Ülkü Tamer aynı zamanda küçük yaşlardayken sinema tutkunudur. Bu tutku daha sonraki yıllarda Ankara’da sinema işletmeciliği yapmasına kadar gidecektir. Şiire başlangıcında T.S. Eliot, Ezra Pound, Attilâ İlhan etkileyen isimlerdir onu. Memet Fuat, Yaşar Nabi Nayır, Osman N. Karaca, Abdi İpekçi, Ercüment Karaca ise onu yüreklendirenlerden bazılarıdır.

Tiyatro oyunculuğuna Robert Koleji’nde öğrenciyken başlar ve Robert Kolej Tiyatrosu’nu Anadolu turnelerine çıkarır.  1964–1968 yılları arasında kimi özel tiyatrolarda yoğun bir şekilde oyunculuk yapar. Direklerarası, “Keşanlı Ali destanı”, “Teneke”, “Kurban”, “Palto” gibi oyunlardaki başarısı onun daha küçük yaşlardaki oyunculuk düşlerinin ürünüdür. 1948 yılında henüz on iki yaşındayken ”Duygular Konuşuyor” adını verdiği tek perdelik bir oyun yazmış ve bu oyun basılan ilk kitabı olmuştur.

Milliyet Yayınları, Milliyet Çocuk, Milliyet Sanat, Sanat Olayı dergilerini yöneten ve bir ara Onk Ajansı’nda da çalışan Ülkü Tamer, Ağustos 1971’de F.Hüsnü Dağlarca ile Yugoslavya’da yapılan Struga Kenti Şiir Geceleri Şenliği’ne katılarak ve Uluslararası PEN Kulüp Kongresi’nde Türkiye’yi temsil ederek pek çok yazar ve şairle tanışma olanağı bulur.
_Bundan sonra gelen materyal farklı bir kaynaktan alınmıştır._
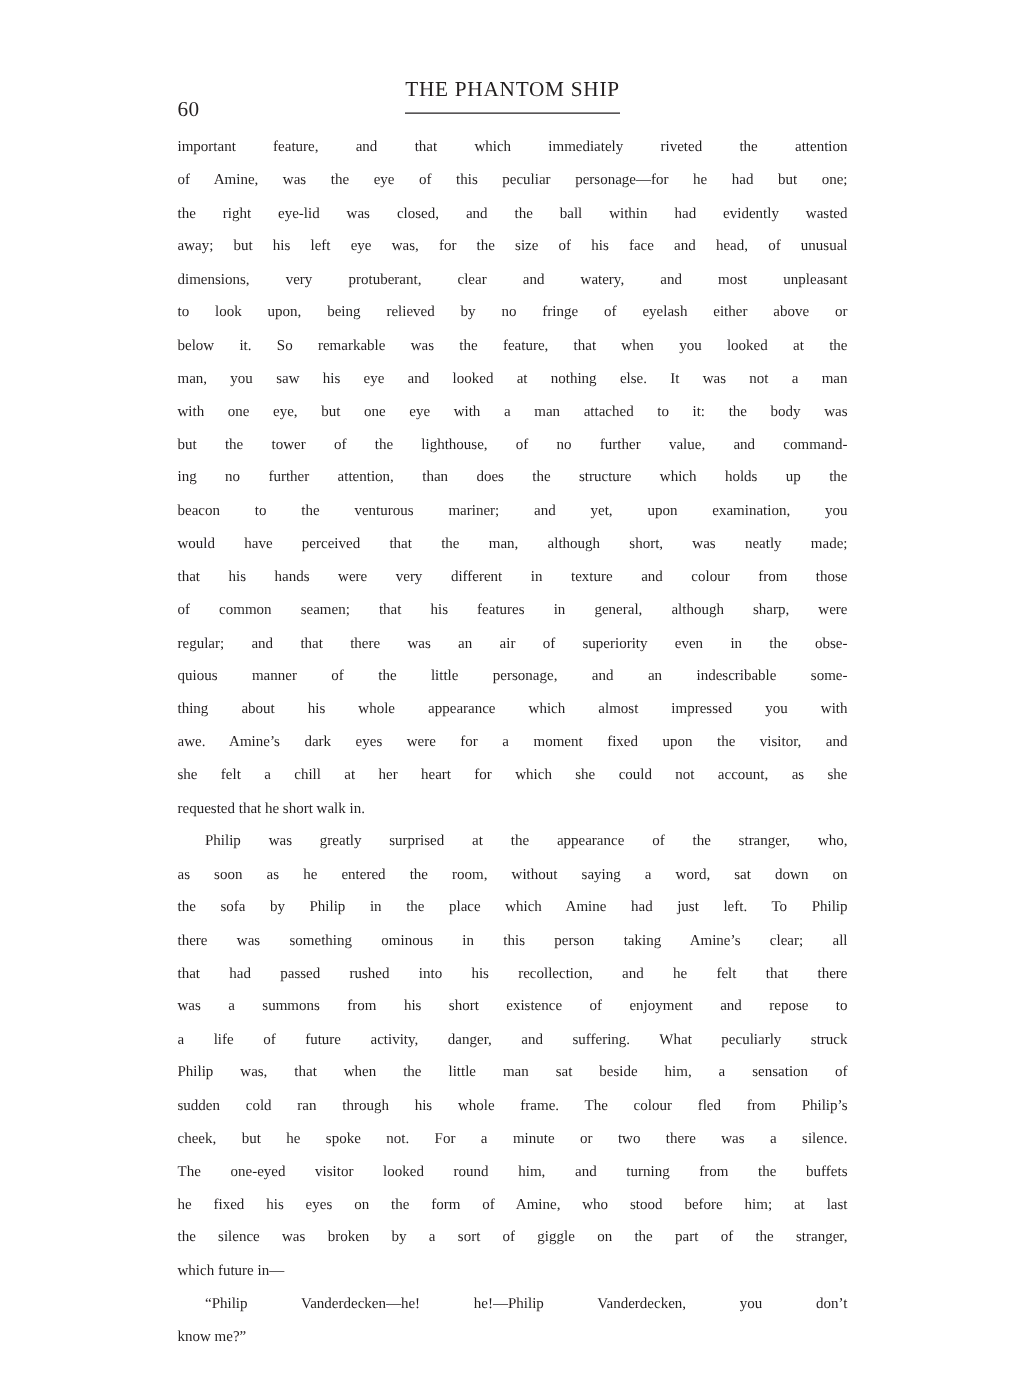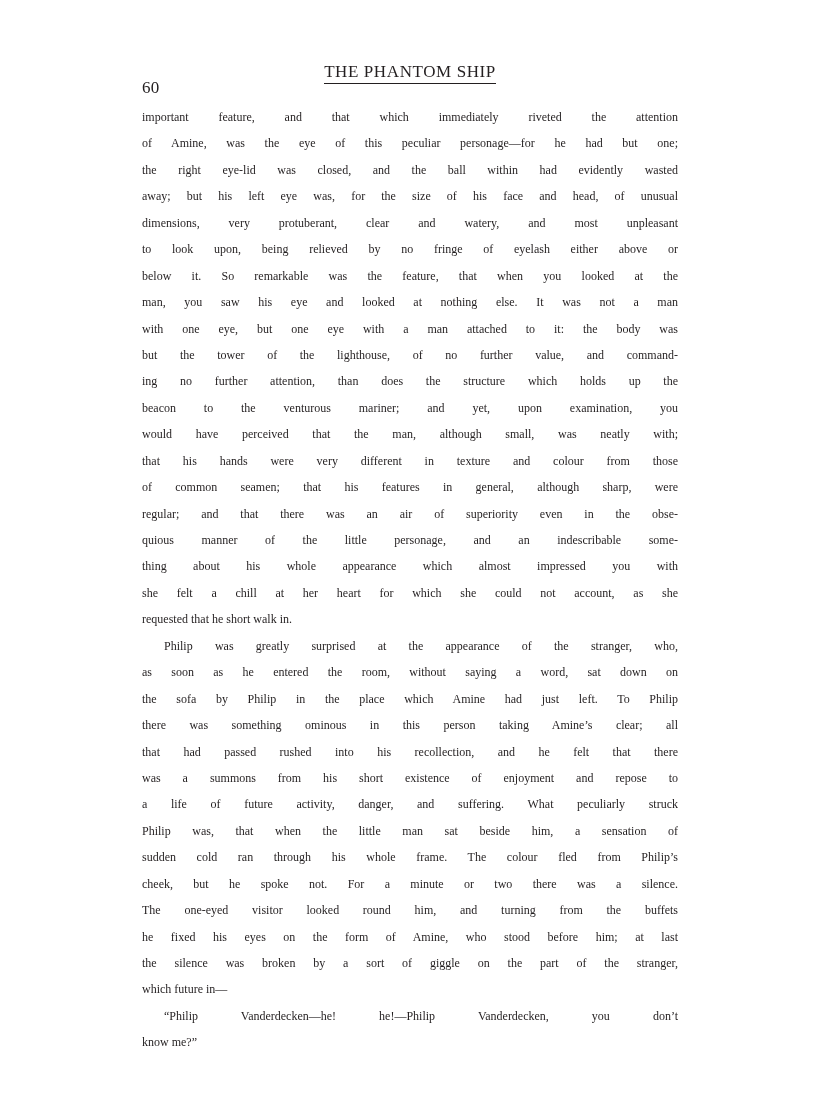--- a/index.html
+++ b/index.html
@@ -43,7 +43,7 @@
     }
     .running-title span {
       display: inline-block;
-      padding-bottom: 1px;
+      padding-bottom: 8px;
       border-bottom: 1.5px solid #231f20;
       line-height: 20px;
     }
Radikal, Sabah, Cumhuriyet başta olmak üzere birçok gazete ve dergide köşe yazarlığı da yapan Ülkü Tamer; E. Hamilton’dan çevirdiği Mitologya adlı çevirisiyle 1965 TDK Çeviri Ödülü, İçime Çektiğim Hava Değil Gökyüzüdür ile 1967 Yeditepe Şiir Armağanı; Alleben Öyküleri ile 1991 Yunus Nadi Öykü Armağanı’nı kazanır. İlk şiiri ise Eylül 1954’ de Kaynak Dergisi’nde yayınlanır. ”Dünyanın Bir Köşesinden Lucia” adlı bu şiirinden sonra, Varlık, Pazar Postası, Yeditepe, Yenilik, Dost, Yeni Dergi, A, Yeni A, Papirüs, Sanat Olayı, Milliyet Sanat, Gösteri gibi dergiler onun şiirlerine, öykülerine ve çevirilerine yer verirler sayfalarında.  Ülkü tamer ikinci yeni şairleri içinde yer almış olmasına ve başta halk şiiri olmak üzere başka şiir türlerine ilgi göstermesine rağmen kendi çizgisini yaratma, kendi söylemini bulma çabası içinde olmuştur hep. Soyutlamalarında bile dilin duruluğunu, saflığını göz ardı etmemiş, öyküleştirdiği şiirlerinde bütünlüğü, yalınlığı öne çıkarmıştır. Türkülerin,   masalların, doğa görüntülerinin çocuksu duyarlığını yansıtan Ülkü Tamer, Özellikle 1960 yılından sonra yazdığı şiirlerine toplumsal kaygıları,   kendi çocukluk dönemini, yaşadığı yöreden yerel renkleri ve yaşama izlerini taşımıştır.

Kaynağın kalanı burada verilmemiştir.